Work instruction -
Copy all records exactly, excluding images.
^^^^^^^^
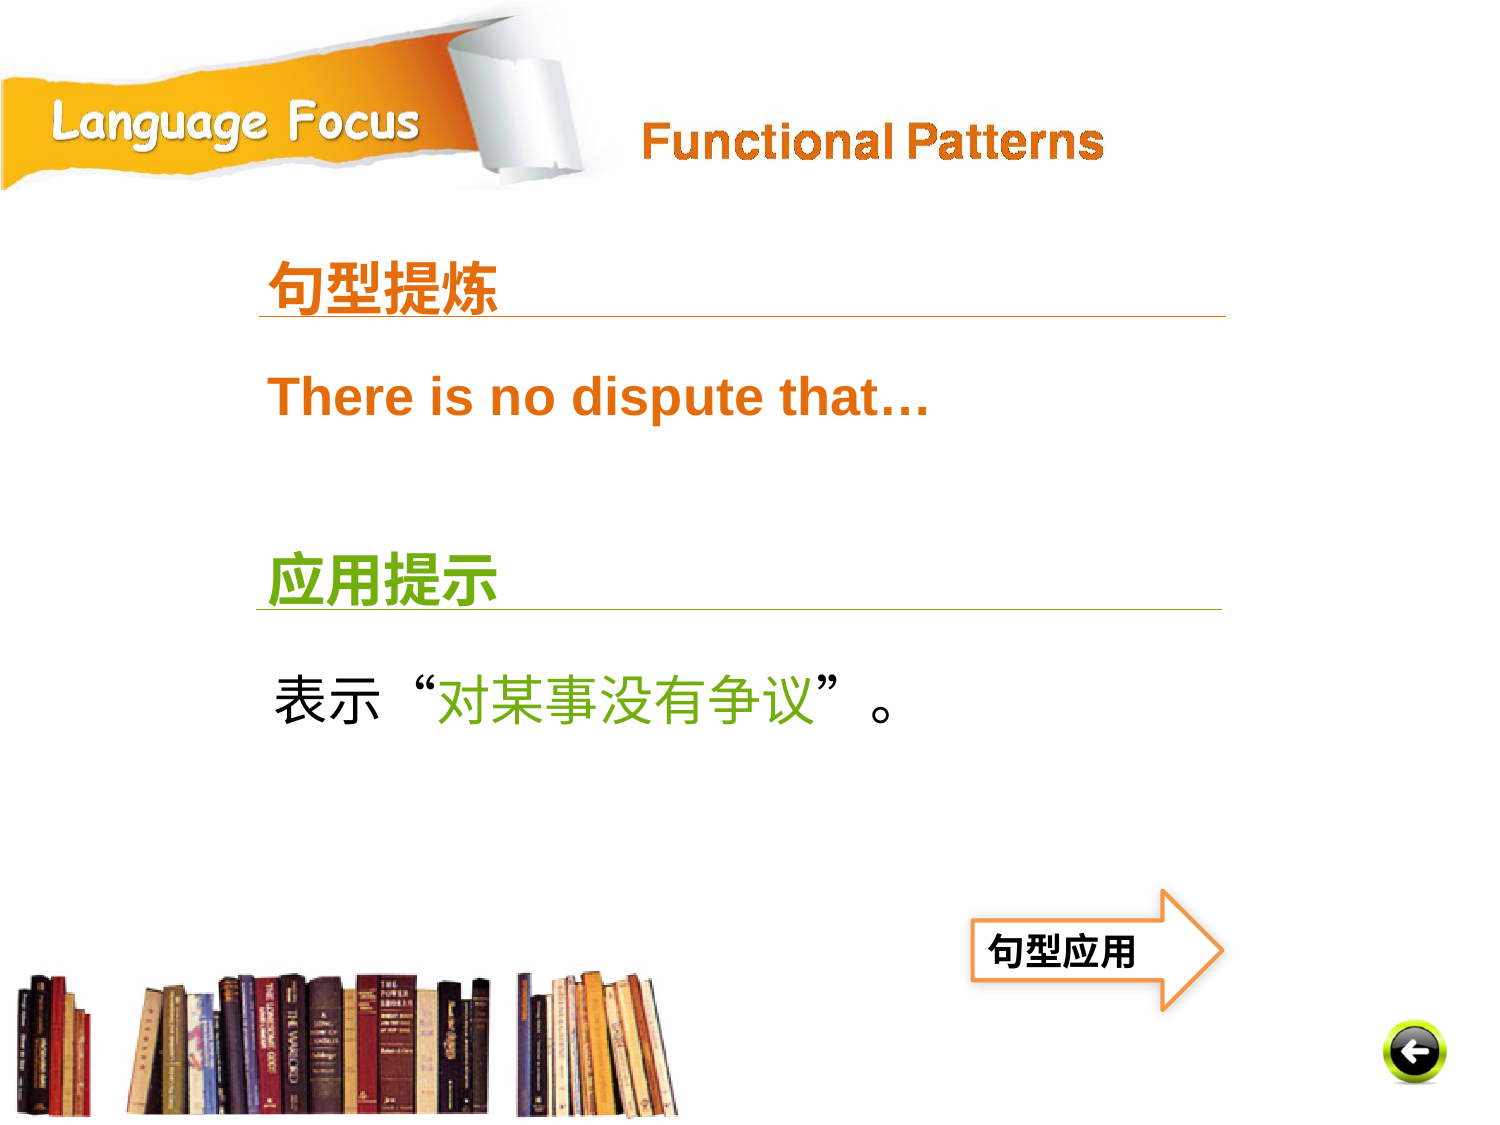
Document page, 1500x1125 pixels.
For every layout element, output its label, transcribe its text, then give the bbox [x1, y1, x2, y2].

text_box 应用提示 [252, 535, 560, 621]
text_box 表示“对某事没有争议”。 [259, 665, 1258, 825]
picture [0, 963, 691, 1122]
text_box 句型提炼 [252, 244, 573, 330]
text_box 句型应用 [970, 888, 1225, 1013]
picture [0, 0, 1187, 192]
picture [1377, 1013, 1450, 1090]
text_box There is no dispute that… [252, 360, 1282, 551]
^^^^^^^^
Written response -
Document page, 1500x1125 pixels.
For every layout element, output its label, transcribe its text, then give the bbox [x1, y1, x2, y2].

text_box 应用提示 [252, 535, 560, 621]
text_box 表示“对某事没有争议”。 [259, 665, 1258, 825]
picture [0, 963, 691, 1122]
text_box 句型提炼 [252, 244, 573, 330]
text_box 句型应用 [970, 888, 1225, 1013]
picture [0, 0, 1187, 192]
picture [1377, 1013, 1450, 1090]
text_box There is no dispute that… [252, 360, 1282, 551]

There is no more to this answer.